While they cannot, by nature, share much code,
all of these classes work in the same way.
Construction
Synchronized variables are always constructed holding an
initial value of the associated type. Constructors also
establish the lock to use for all methods:
- By default, each variable uses itself as the
synchronization lock. This is the most common
choice in the most common usage contexts in which
SynchronizedVariables are used to split off
synchronization locks for independent attributes
of a class.
- You can specify any other Object to use as the
synchronization lock. This allows you to
use various forms of `slave synchronization'. For
example, a variable that is always associated with a
particular object can use that object's lock.
Update methods
Each class supports several kinds of update methods:
- A
set method that sets to a new value and returns
previous value. For example, for a SynchronizedBoolean b,
boolean old = b.set(true) performs a test-and-set.
- A
commit method that sets to new value only
if currently holding a given value.
For example, here is a class that uses an optimistic update
loop to recompute a count variable represented as a
SynchronizedInt.
class X {
private final SynchronizedInt count = new SynchronizedInt(0);
static final int MAX_RETRIES = 1000;
public boolean recomputeCount() throws InterruptedException {
for (int i = 0; i < MAX_RETRIES; ++i) {
int current = count.get();
int next = compute(current);
if (count.commit(current, next))
return true;
else if (Thread.interrupted())
throw new InterruptedException();
}
return false;
}
int compute(int l) { ... some kind of computation ... }
}
- A
swap method that atomically swaps with another
object of the same class using a deadlock-avoidance strategy.
- Update-in-place methods appropriate to the type. All
numerical types support:
- add(x) (equivalent to return value += x)
- subtract(x) (equivalent to return value -= x)
- multiply(x) (equivalent to return value *= x)
- divide(x) (equivalent to return value /= x)
Integral types also support:
- increment() (equivalent to return ++value)
- decrement() (equivalent to return --value)
Boolean types support:
- or(x) (equivalent to return value |= x)
- and(x) (equivalent to return value &= x)
- xor(x) (equivalent to return value ^= x)
- complement() (equivalent to return x = !x)

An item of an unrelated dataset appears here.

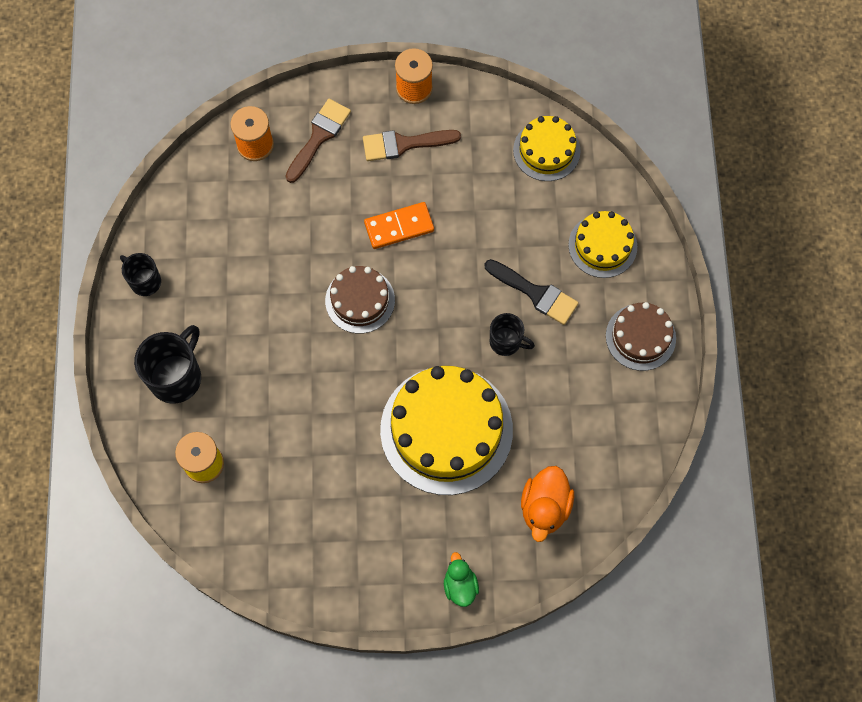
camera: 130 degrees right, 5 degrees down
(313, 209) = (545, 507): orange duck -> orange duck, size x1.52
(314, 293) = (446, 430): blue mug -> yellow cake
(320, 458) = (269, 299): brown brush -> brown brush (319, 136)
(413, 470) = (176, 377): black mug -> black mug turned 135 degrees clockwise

These cover most, but not all of the possible operators in Java.
You can add more compute-and-set methods in subclasses. This
is often a good way to avoid the need for ad-hoc synchronized
blocks surrounding expressions.
Guarded methods
All Waitable subclasses provide notifications on
every value update, and support guarded methods of the form
when predicate, that wait until the
predicate hold, then optionally run any Runnable action
within the lock, and then return. All types support:
- whenEqual(value, action)
- whenNotEqual(value, action)
(If the action argument is null, these return immediately
after the predicate holds.)
Numerical types also support
- whenLess(value, action)
- whenLessEqual(value, action)
- whenGreater(value, action)
- whenGreaterEqual(value, action)
The Waitable classes are not always spectacularly efficient since they
provide notifications on all value changes. They are
designed for use in contexts where either performance is not an
overriding issue, or where nearly every update releases guarded
waits anyway.
Other methods
This class implements Executor, and provides an execute
method that runs the runnable within the lock.
All classes except SynchronizedRef and WaitableRef implement
Cloneable and Comparable .
Implementations of the corresponding
methods either use default mechanics, or use methods that closely
correspond to their java.lang analogs. SynchronizedRef does not
implement any of these standard interfaces because there are
many cases where it would not make sense. However, you can
easily make simple subclasses that add the appropriate declarations.